Nothing in this Chapter applies to anything done in connection with the content of the curriculum.
That appears to remove any restriction on discrimination against a pupil on any protected characteristic in respect of the content of the curriculum. That is of concern.
The explanatory notes state:
This ensures that the Bill does not inhibit the ability of schools
to include a full range of issues, ideas and materials in their syllabus and to expose students to thoughts and ideas of all kinds.
That is wider than the exemption in schedule 3 from the prohibition on religious or belief-related discrimination in the provision of services in relation to anything done in connection with the curriculum of any school. There is an argument and a debate to be had about the exemption for religion in respect of the curriculum, but I want to consider how the measure appears to be drawn more widely and seek clarification.
Current law provides the exemption for the content of the curriculum from the prohibition of discrimination on the grounds of religion or belief. That stems from the Equality Act 2006. However, the provision is wider. I can understand that some people might argue that given that the curriculum includes religious education, there needs to be an exemption in respect of religion or belief. I am not convinced that that is required. I will not go into why, as now is not the time, but the concern is that it appears that the prohibition on discrimination on the ground of sexual orientation, for example, will not apply to the content of the curriculum.
The worry is that even if one has injunctions on how the curriculum is delivered, its mere content, particularly when there is no national curriculum on religious education, for example, might lead to detrimental treatment of pupils of a different sexual orientationhomosexuality, one presumes. The issue is the curriculum itself, or the textbook, not how the curriculum is delivered. Therefore, there is already a concern that sexual orientation might not be adequately covered, even under the existing exemptions, and the catch-all provision seems to go further.
The explanatory notes state that concerns such as the one I have raised would be caught because
The way in which the curriculum is taught is...covered by the reference to education in clause 80(2)(a), which states that the responsible body of a school must not discriminate against a pupil
in the way it provides education for the pupil.
In other words, it must
ensure issues are taught in a way which does not subject pupils to discrimination.
However, I am worried that that is trumped by clause 84(2). For example, a gay pupil might feel that they were being taught that they were of less moral worth because of an inherent characteristic, but they might not be able to invoke any of the protections in the Bill in the face of such a wide exemption. Given that the provision appears to cover all schools and all strands, I do not think it is required for religious schools to maintain their ethos. I would be grateful if the Minister was able to clarify her understanding of clause 84(2).

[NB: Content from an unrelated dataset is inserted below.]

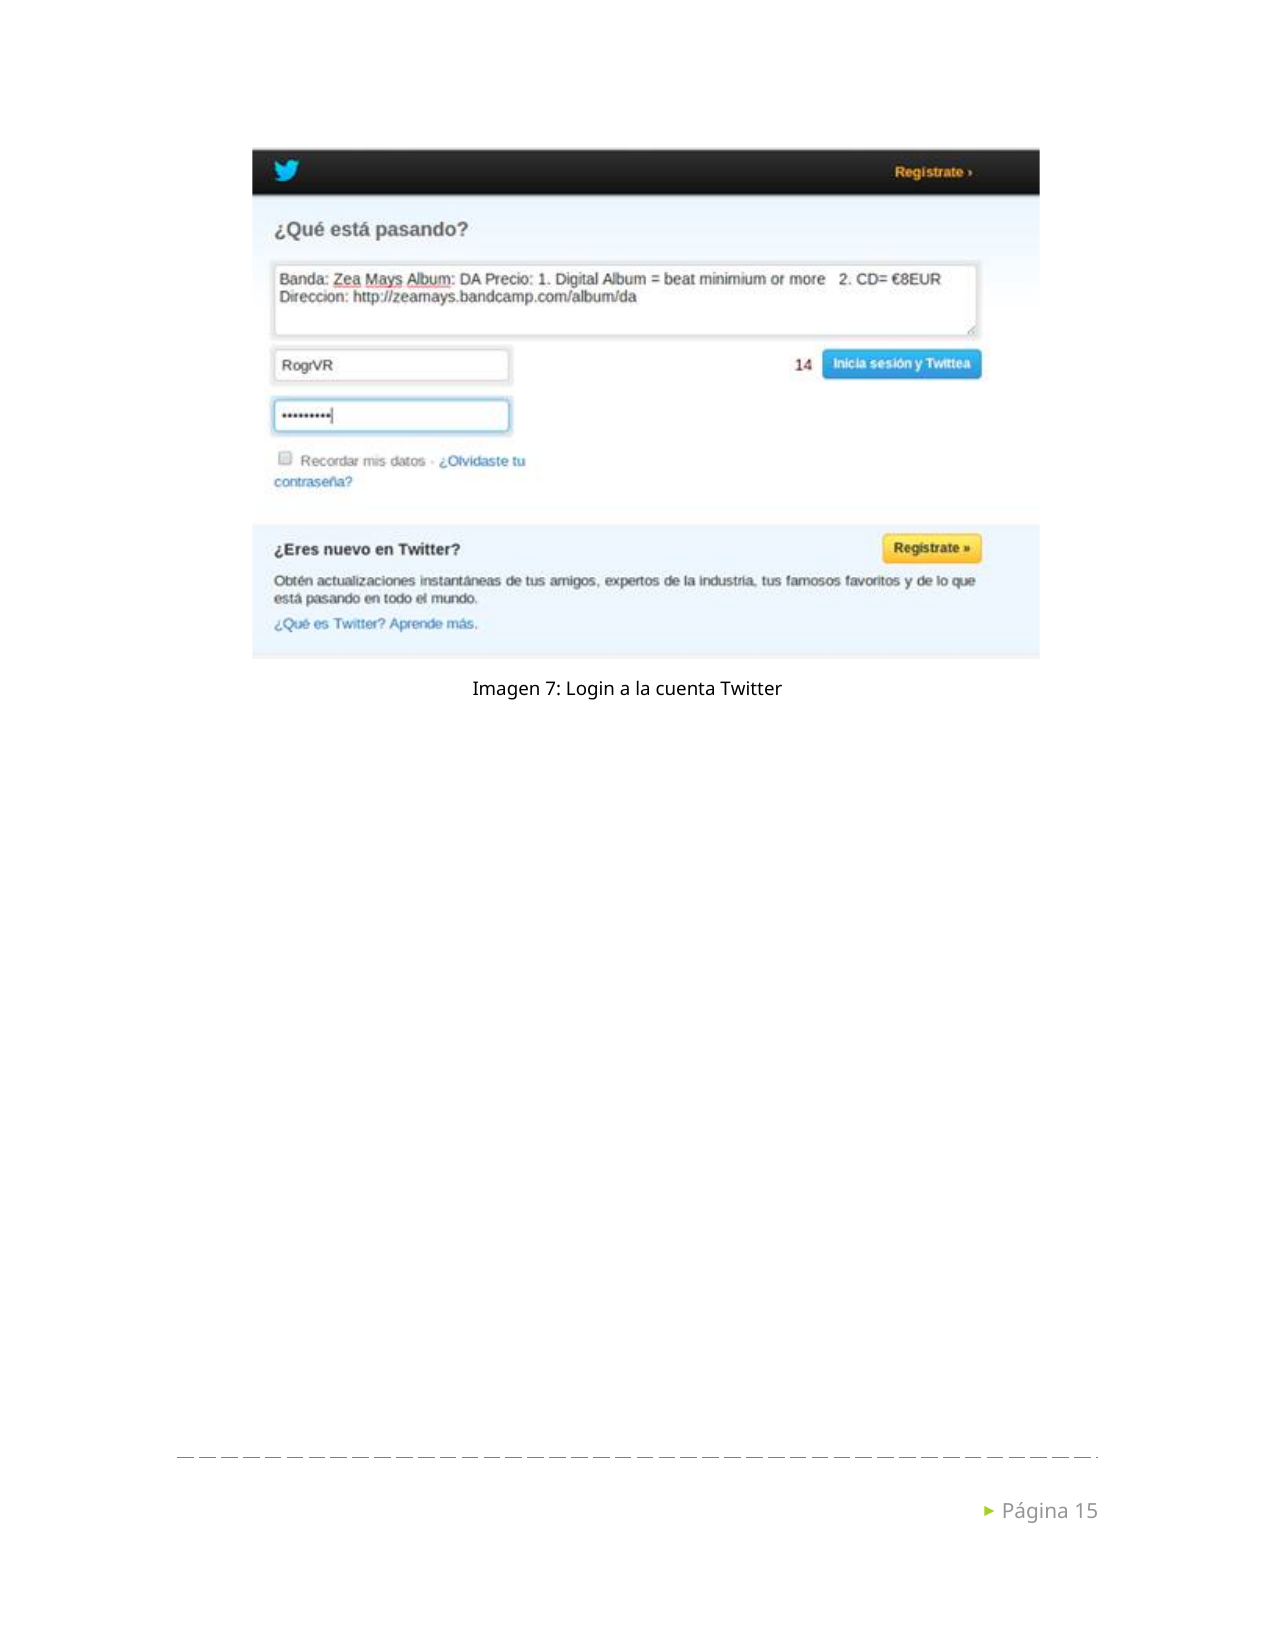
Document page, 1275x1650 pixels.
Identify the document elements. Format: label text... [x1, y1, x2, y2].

picture [252, 147, 1040, 659]
list Imagen 7: Login a la cuenta Twitter [252, 675, 1098, 701]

As the hon. Gentleman said, clause 80 will provide protection for children to ensure that the curriculum is taught in a way that does not subject pupils to discrimination. Clause 84 replicates a provision in the Equality Act 2006 and extends it to other protected characteristics. This is about clarifying the full educational freedoms of schools to decide what resources to use so that they will not have to justify or defend themselves from accusations of discrimination when they are following a reasonable and balanced approach to a curriculum. If we do not include the exemption, it would be possible for schools to be faced with cleansing the curriculum itself for indirect discrimination. For example, it would be very uncomfortable if a Jewish boy made a claim for discrimination for being taught The Merchant of Venice. It would be difficult for a school to cope with that, and it would get bogged down in having to justify itself. Whatever is taught needs to be taught appropriately, and teaching practices need to be fully inclusive. It is not the Bills intention that schools should be barred or discouraged from teaching the full curriculum with ideas that challenge pupils and lead to open and honest discussion and contemplation, which is why we think the clause is necessary.
I think that the Minister accepted that this was an extension of the existing law, and she gave a justification for the provision in the Bill. Is there evidence that before this attempt to extend the existing exemption of the curriculum to all strands, claims were made against schools about ideas in the curriculum that might, as she says, be challengingI am all in favour of that form of education? If there was no problem before, providing a wide exemption might enable some schools with a specific agenda to get a message across outwith the provision on discrimination through the way in which children are taught or the curriculum is delivered.
The pressures were from the religion and belief sector, and we dealt with those. We did not envisage that the curriculum was covered prior to 2006 by discrimination legislation, but we are now making it absolutely clear that it is. Does that help?
I suppose it helps to explain why the change is being made. However, I hope that the Committee will reflect on whether potential for mischief is being created in respect of the wide exemption due to the lack of clarity in determining what is curriculum and what is the delivery of the curriculum. If the problem is a challenging idea, one would expect that to be delivered to the pupil through education. My concern is that we will be muddying the waters rather than keeping clear restrictions on what schools should be doing in sensitive areas such as race and sexual orientation.